“Some Symbols in Bosch’s Paintings. An interpretation” (Anna Birgitta Rooth) 1986
[in: Arsbok – Kungliga Humanistiska Vetenskaps-Samfundet i Uppsala, Upssala, 1986, pp. 33-68. Also published in Etnologiska Institutionen vid Uppsala Universitetet – Meddelanden, 24 (1986/1987)]
It seems that Bosch used many more symbols expressed in common proverbial phrases than we are aware of. The folk wisdom in fables and proverbs seems to have fascinated him. In this article Rooth mainly focuses on the giant bells, knife and ears in the right inner wing of Bosch’s Garden of Delights. Rooth refers to some proverbs and idioms (English, German, Swedish) in which bells, knives and ears are associated with lying and slandering. She thinks the bells, ears and knife in the Garden are intended to represent the punishment of lying and slandering in The Vision of Tundalus.
Bosch’s use of contemporary stereotypes, fables, exempla, religious legends, proverbs and symbols is of importance for the whole concept of his work. Rooth regards Bosch as one of the great humanists of his time. Bosch painted some of the proverbs and stereotypes in which medieval scholars were so interested. In this way much which seemed mystic or fantastic turns out to be common symbols and stereotypes that Bosch turned into new and interesting compositions.
Unfortunately this Swedish article is not an example of lucid and meticulous art-historical analysis. The argumentation is extremely messy and the author’s way of thinking and reasoning is often superficial and careless.

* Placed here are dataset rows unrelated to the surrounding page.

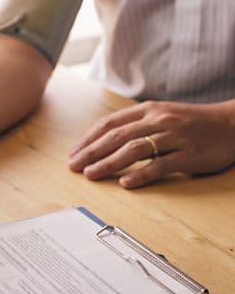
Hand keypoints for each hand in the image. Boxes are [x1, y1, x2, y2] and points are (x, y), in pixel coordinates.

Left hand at [69, 100, 234, 188]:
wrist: (232, 124)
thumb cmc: (192, 122)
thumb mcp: (162, 115)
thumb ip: (137, 124)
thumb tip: (105, 140)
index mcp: (148, 110)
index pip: (110, 123)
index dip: (89, 138)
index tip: (74, 153)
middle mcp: (158, 120)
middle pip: (117, 136)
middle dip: (91, 152)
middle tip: (74, 166)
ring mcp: (175, 136)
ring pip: (134, 149)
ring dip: (109, 163)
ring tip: (91, 174)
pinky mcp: (190, 154)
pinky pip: (162, 164)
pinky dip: (142, 174)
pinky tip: (126, 183)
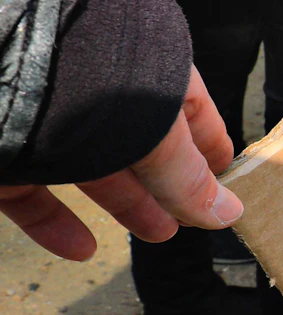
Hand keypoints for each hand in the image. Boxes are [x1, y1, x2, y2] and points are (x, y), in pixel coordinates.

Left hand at [0, 67, 242, 261]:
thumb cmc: (86, 80)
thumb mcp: (152, 132)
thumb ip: (186, 176)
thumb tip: (228, 214)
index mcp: (138, 65)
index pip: (186, 102)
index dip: (207, 141)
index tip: (225, 177)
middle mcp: (91, 87)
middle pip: (137, 140)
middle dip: (167, 183)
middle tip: (191, 217)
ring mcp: (42, 120)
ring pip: (86, 167)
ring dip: (125, 204)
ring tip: (158, 234)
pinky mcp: (2, 152)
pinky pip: (31, 190)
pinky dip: (55, 222)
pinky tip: (80, 249)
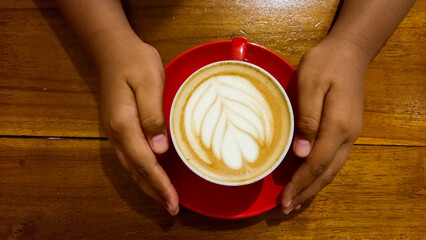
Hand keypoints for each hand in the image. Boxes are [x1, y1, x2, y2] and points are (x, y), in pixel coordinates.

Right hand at [94, 30, 178, 214]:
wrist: (113, 49)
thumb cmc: (134, 61)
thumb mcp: (149, 82)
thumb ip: (153, 116)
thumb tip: (160, 150)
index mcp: (123, 123)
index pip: (144, 161)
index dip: (159, 183)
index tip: (173, 201)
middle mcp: (115, 132)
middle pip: (135, 170)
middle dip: (154, 191)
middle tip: (172, 209)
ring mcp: (114, 131)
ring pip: (130, 167)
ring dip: (147, 185)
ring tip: (163, 200)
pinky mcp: (118, 127)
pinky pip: (129, 157)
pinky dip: (141, 173)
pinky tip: (151, 177)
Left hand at [281, 36, 368, 213]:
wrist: (349, 51)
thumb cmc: (325, 64)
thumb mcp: (311, 84)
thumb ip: (307, 119)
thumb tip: (302, 153)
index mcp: (337, 126)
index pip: (316, 163)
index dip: (300, 183)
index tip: (284, 199)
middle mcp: (347, 136)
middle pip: (326, 172)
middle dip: (306, 192)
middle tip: (286, 208)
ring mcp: (350, 134)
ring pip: (332, 169)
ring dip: (314, 187)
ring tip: (297, 202)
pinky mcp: (347, 130)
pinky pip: (334, 160)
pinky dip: (321, 175)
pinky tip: (312, 180)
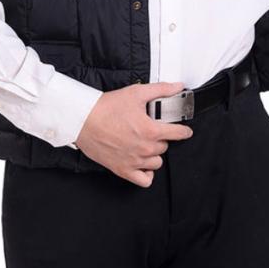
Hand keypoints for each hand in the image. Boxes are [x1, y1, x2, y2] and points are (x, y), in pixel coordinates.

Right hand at [74, 81, 193, 186]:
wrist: (83, 120)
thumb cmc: (106, 107)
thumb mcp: (136, 93)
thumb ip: (161, 90)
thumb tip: (178, 87)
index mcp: (150, 130)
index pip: (178, 134)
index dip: (184, 131)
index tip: (185, 131)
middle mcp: (144, 148)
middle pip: (165, 147)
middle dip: (161, 139)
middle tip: (151, 131)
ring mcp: (134, 161)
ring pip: (156, 162)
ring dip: (154, 154)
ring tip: (145, 145)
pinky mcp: (123, 170)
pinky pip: (144, 180)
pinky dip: (146, 174)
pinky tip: (143, 164)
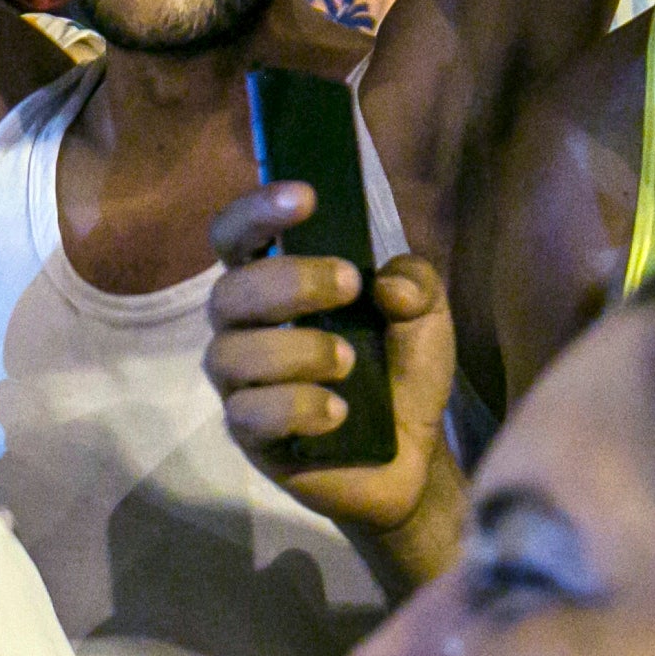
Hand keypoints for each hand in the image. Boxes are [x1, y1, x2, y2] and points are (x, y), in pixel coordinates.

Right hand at [207, 184, 462, 574]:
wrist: (414, 457)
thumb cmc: (401, 371)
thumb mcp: (426, 315)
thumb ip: (416, 283)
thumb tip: (387, 285)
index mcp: (274, 286)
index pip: (236, 237)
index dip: (257, 211)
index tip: (306, 198)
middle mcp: (244, 330)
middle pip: (228, 292)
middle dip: (289, 282)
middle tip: (348, 286)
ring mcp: (242, 386)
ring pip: (233, 354)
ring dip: (295, 349)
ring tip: (348, 361)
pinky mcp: (252, 438)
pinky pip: (250, 415)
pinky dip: (296, 406)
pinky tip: (339, 412)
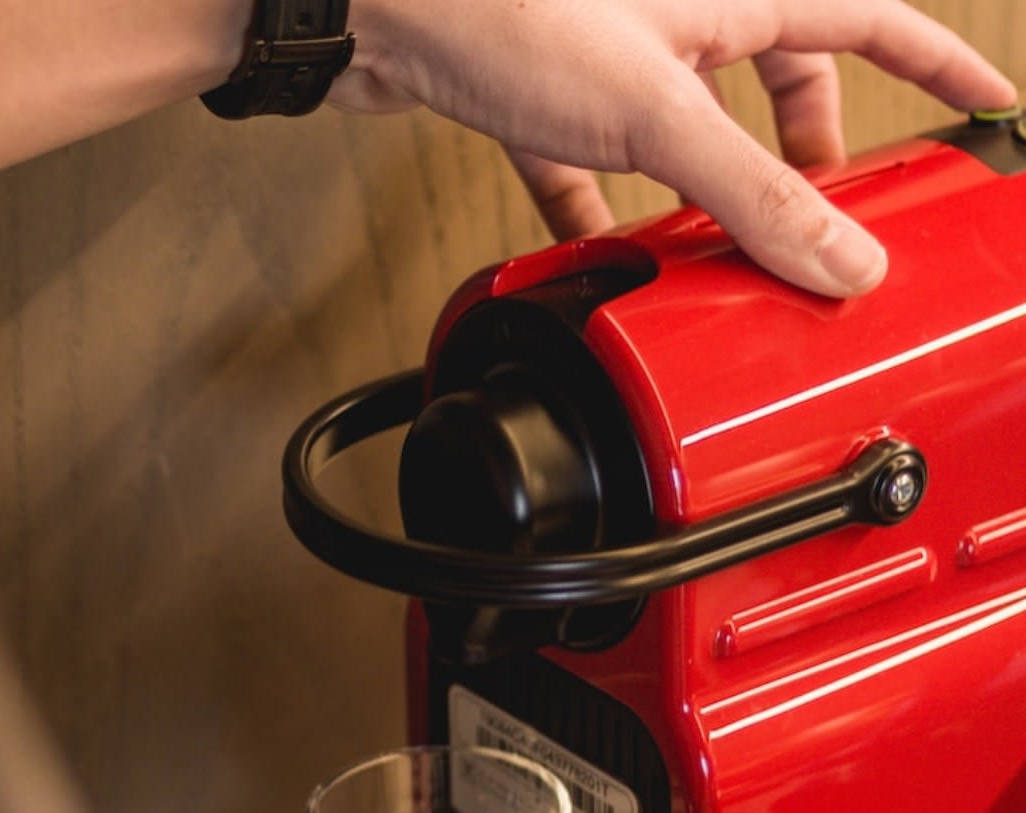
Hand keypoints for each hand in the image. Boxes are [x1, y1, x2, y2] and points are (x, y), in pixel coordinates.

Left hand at [332, 0, 1017, 295]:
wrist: (373, 5)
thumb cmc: (508, 12)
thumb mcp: (659, 113)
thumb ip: (754, 192)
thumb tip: (845, 261)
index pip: (869, 19)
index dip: (933, 64)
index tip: (983, 105)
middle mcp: (674, 13)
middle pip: (775, 73)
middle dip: (804, 144)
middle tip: (818, 210)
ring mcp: (602, 52)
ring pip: (681, 126)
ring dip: (701, 189)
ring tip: (717, 251)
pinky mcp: (535, 93)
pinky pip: (586, 159)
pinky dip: (600, 208)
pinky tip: (600, 255)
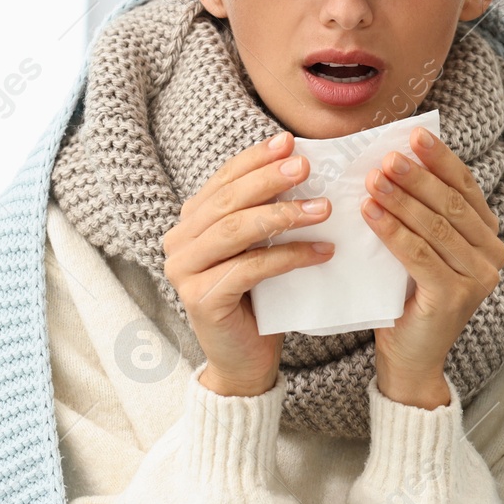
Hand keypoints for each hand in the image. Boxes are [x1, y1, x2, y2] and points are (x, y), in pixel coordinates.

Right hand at [161, 131, 334, 395]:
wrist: (245, 362)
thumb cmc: (258, 300)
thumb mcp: (260, 248)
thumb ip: (265, 213)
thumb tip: (301, 166)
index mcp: (190, 223)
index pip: (224, 180)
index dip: (255, 159)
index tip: (289, 141)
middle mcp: (178, 242)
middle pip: (228, 201)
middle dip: (270, 179)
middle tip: (307, 166)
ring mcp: (184, 271)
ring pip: (236, 231)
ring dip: (283, 215)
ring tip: (324, 209)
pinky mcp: (201, 298)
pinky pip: (250, 267)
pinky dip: (289, 256)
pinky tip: (322, 252)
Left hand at [361, 125, 503, 407]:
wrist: (409, 359)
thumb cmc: (408, 299)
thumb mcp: (419, 250)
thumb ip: (420, 215)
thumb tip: (390, 163)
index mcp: (487, 238)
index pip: (465, 188)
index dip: (440, 160)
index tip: (414, 135)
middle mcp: (492, 256)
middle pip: (452, 204)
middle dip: (417, 176)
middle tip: (387, 156)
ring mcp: (478, 278)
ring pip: (436, 227)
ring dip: (402, 199)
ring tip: (372, 180)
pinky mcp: (455, 297)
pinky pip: (419, 255)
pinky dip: (393, 231)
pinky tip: (370, 213)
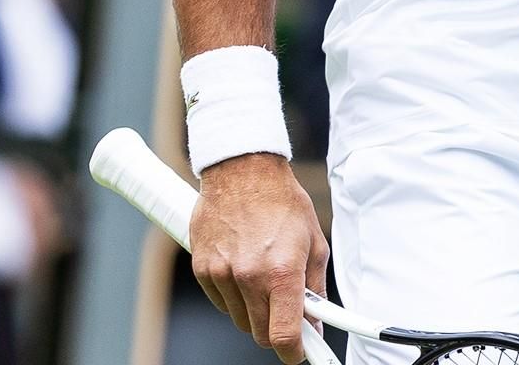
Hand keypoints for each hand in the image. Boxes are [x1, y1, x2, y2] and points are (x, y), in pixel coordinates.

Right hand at [191, 152, 329, 363]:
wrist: (243, 172)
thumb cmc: (282, 202)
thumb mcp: (314, 242)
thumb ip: (314, 286)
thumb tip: (315, 319)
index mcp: (281, 271)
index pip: (284, 334)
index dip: (295, 351)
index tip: (302, 353)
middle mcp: (249, 278)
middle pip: (260, 334)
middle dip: (277, 329)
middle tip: (290, 313)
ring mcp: (222, 276)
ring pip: (240, 320)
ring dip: (256, 312)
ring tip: (267, 280)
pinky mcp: (203, 270)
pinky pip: (222, 302)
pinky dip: (236, 297)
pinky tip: (245, 272)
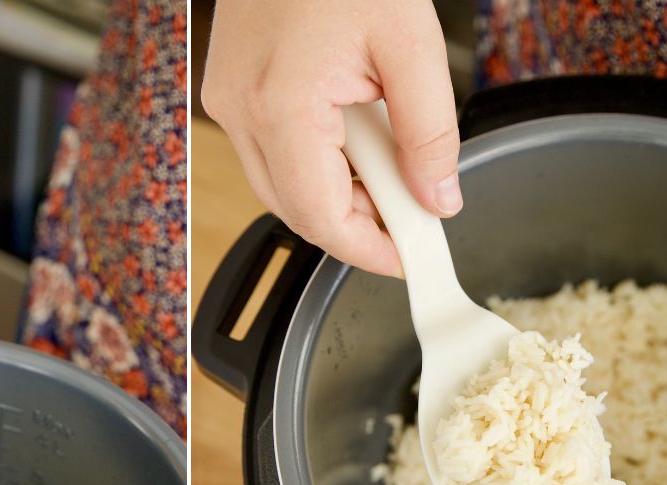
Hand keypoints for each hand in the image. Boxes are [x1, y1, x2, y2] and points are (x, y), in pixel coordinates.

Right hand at [202, 0, 460, 276]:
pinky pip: (272, 154)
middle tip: (411, 205)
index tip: (408, 257)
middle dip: (357, 222)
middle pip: (297, 210)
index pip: (320, 216)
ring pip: (281, 187)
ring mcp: (228, 104)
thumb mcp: (413, 45)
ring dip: (337, 193)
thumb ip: (429, 133)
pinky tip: (351, 133)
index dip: (367, 249)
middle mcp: (241, 112)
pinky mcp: (229, 93)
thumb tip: (438, 199)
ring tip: (385, 155)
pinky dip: (315, 162)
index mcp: (283, 105)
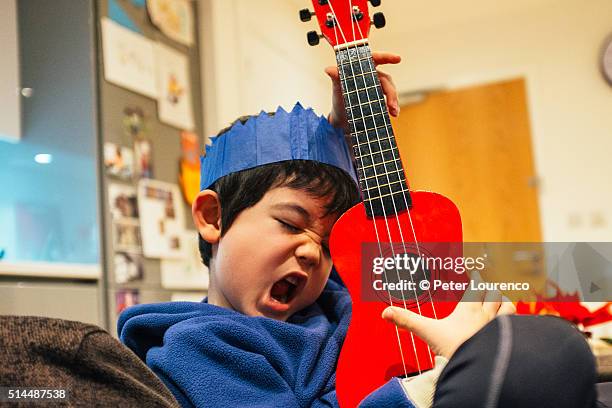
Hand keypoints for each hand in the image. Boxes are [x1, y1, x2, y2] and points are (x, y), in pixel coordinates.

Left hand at [327, 52, 400, 128]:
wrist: (341, 119)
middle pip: (386, 80)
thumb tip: (328, 69)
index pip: (376, 59)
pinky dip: (393, 107)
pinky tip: (393, 114)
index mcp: (363, 69)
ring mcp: (377, 88)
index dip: (387, 57)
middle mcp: (372, 77)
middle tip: (391, 105)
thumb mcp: (337, 89)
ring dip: (394, 101)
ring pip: (390, 90)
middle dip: (391, 92)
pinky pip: (390, 101)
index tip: (397, 58)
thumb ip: (336, 78)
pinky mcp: (380, 99)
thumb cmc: (338, 99)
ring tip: (394, 113)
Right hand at [381, 274, 515, 358]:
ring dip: (504, 302)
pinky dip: (515, 321)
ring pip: (508, 306)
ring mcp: (501, 327)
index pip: (476, 286)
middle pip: (493, 293)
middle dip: (490, 289)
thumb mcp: (427, 333)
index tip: (475, 272)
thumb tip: (385, 312)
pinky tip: (513, 325)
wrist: (476, 369)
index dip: (476, 278)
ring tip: (501, 302)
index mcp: (468, 309)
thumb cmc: (453, 349)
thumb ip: (407, 321)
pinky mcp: (510, 339)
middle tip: (486, 287)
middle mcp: (487, 315)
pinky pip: (518, 324)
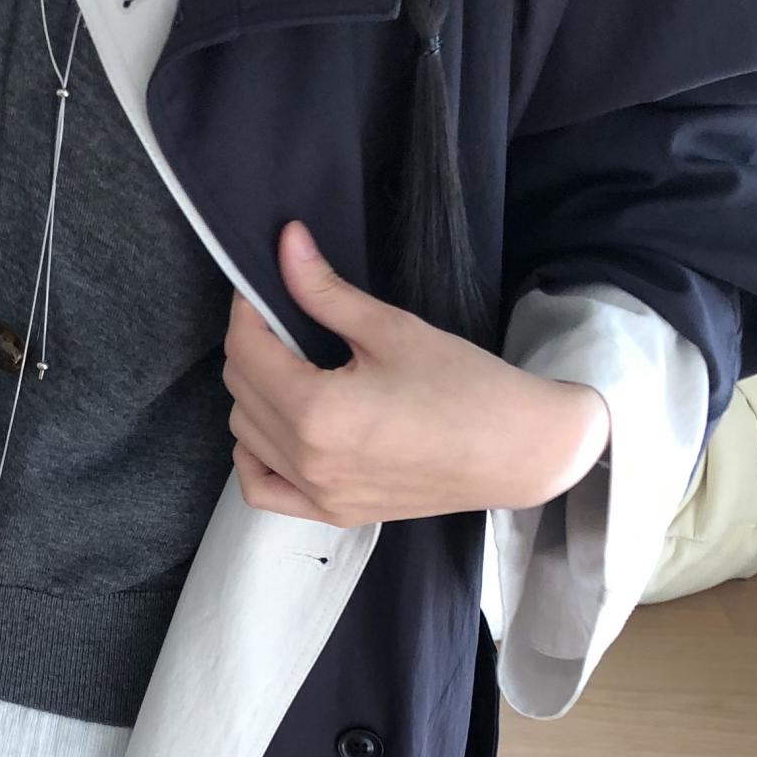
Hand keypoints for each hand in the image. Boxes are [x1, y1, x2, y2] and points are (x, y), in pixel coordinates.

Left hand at [223, 221, 611, 525]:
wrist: (516, 451)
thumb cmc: (465, 387)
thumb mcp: (392, 329)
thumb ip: (325, 292)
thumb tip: (286, 243)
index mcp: (319, 412)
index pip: (246, 351)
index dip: (246, 312)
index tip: (259, 290)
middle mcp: (309, 460)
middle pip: (241, 391)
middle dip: (252, 349)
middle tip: (284, 324)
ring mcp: (317, 494)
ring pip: (245, 436)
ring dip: (255, 397)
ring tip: (293, 372)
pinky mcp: (331, 513)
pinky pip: (262, 490)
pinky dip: (256, 458)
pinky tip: (278, 429)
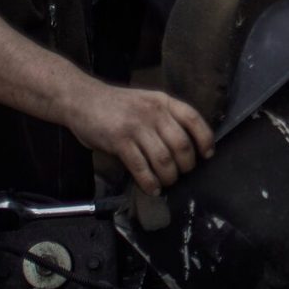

When she signals the widely divergent approaches of Bosch, she concludes that they annihilate each other because they differ so much [p. 65]. Obviously a very weak argument: when four different people call a white wall black, blue, white and green respectively, of course this does not mean they are all wrong just because they don’t agree. Some errors, though only minor, are aggravating nevertheless and enhance the sloppy impression the whole article makes. When Rooth is writing about the Garden she refers to it as ‘Bosch’s triptych in Vienna’ (should be: Madrid) [p. 46]. On page 59 she states that Hollman tried to prove that The Conjuror (St. Germain-en-Laye) represents an act of castration, but the title of the article (in footnote 32) signals that Hollman was writing about The Cutting of the Stone (Madrid). Rooth’s approach of Bosch lacks a sound method. Cynically enough, she blames other authors for their ‘lack of method’ [p. 65].